> [DATA TO USE]
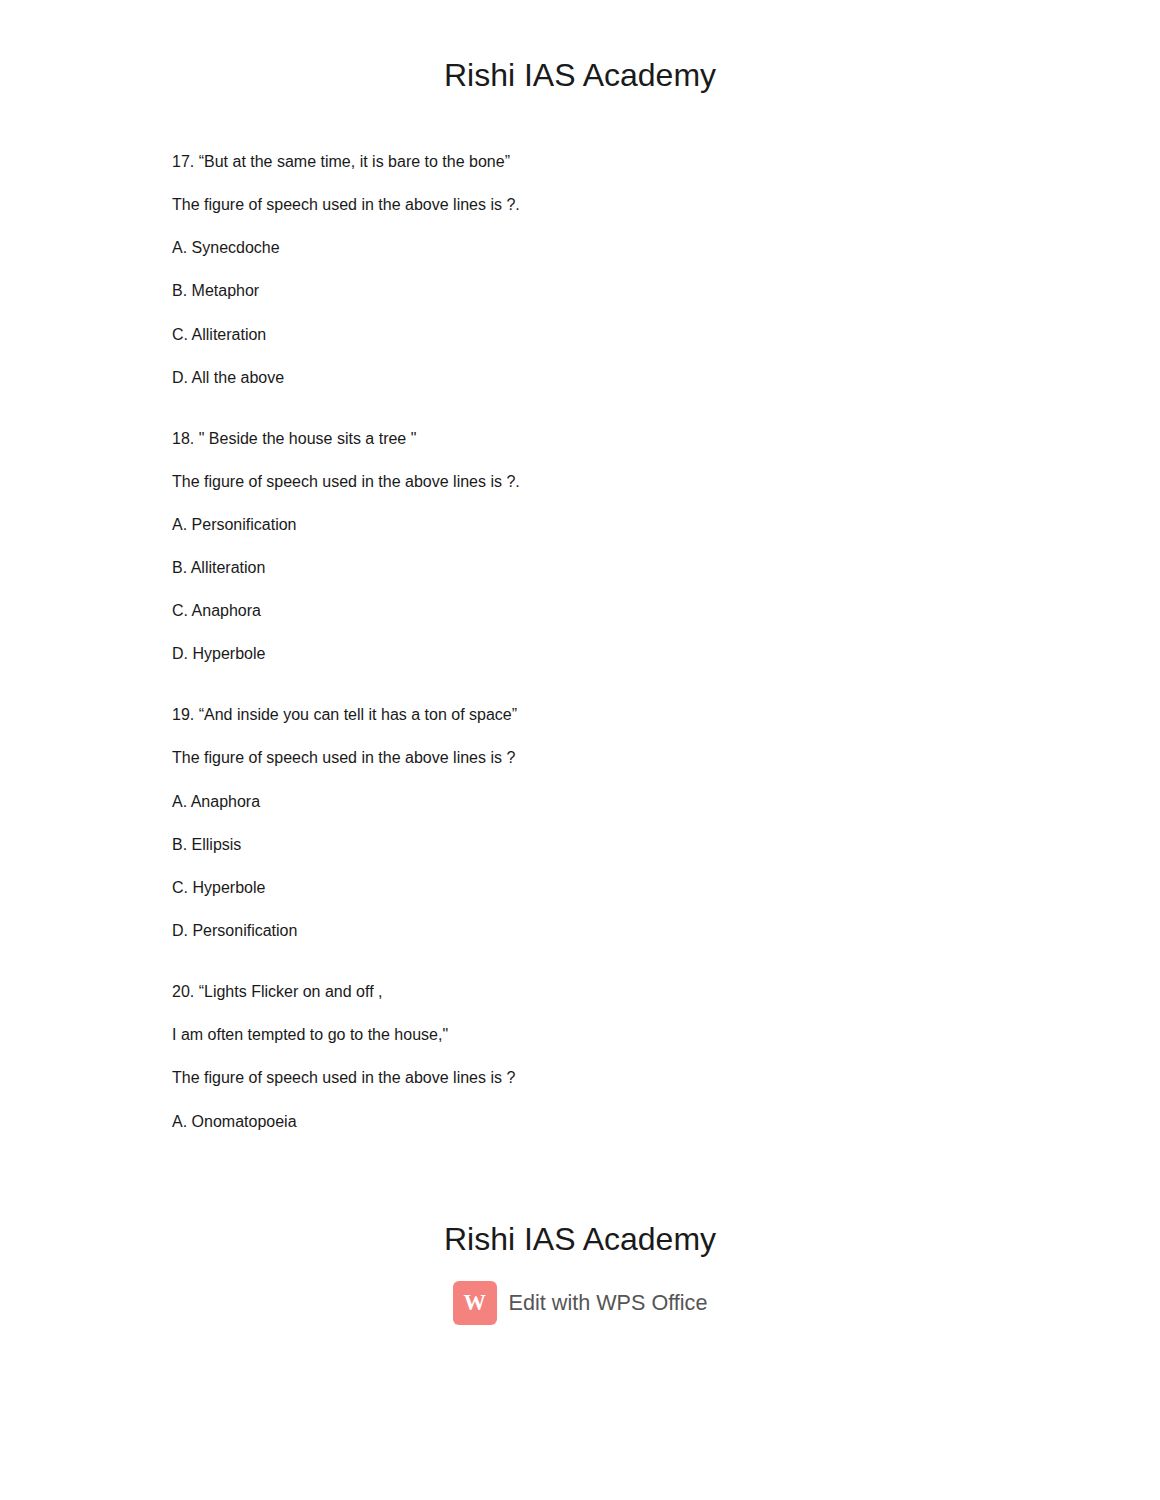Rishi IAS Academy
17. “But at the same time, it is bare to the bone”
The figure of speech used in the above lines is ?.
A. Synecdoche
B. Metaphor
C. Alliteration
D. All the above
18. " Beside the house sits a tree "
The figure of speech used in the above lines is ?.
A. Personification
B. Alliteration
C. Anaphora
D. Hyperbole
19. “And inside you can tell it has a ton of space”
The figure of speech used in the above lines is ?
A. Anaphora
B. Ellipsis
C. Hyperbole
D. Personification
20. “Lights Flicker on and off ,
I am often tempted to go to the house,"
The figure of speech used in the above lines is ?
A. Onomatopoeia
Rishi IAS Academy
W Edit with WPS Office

> [TASK INSTRUCTIONS] Output consists of exactly the lines from the one containing "Beside the house" to the end of the records above, retyped without change and with nothing extra.

> [ANSWER TO THIS PROBLEM]
18. " Beside the house sits a tree "
The figure of speech used in the above lines is ?.
A. Personification
B. Alliteration
C. Anaphora
D. Hyperbole
19. “And inside you can tell it has a ton of space”
The figure of speech used in the above lines is ?
A. Anaphora
B. Ellipsis
C. Hyperbole
D. Personification
20. “Lights Flicker on and off ,
I am often tempted to go to the house,"
The figure of speech used in the above lines is ?
A. Onomatopoeia
Rishi IAS Academy
W Edit with WPS Office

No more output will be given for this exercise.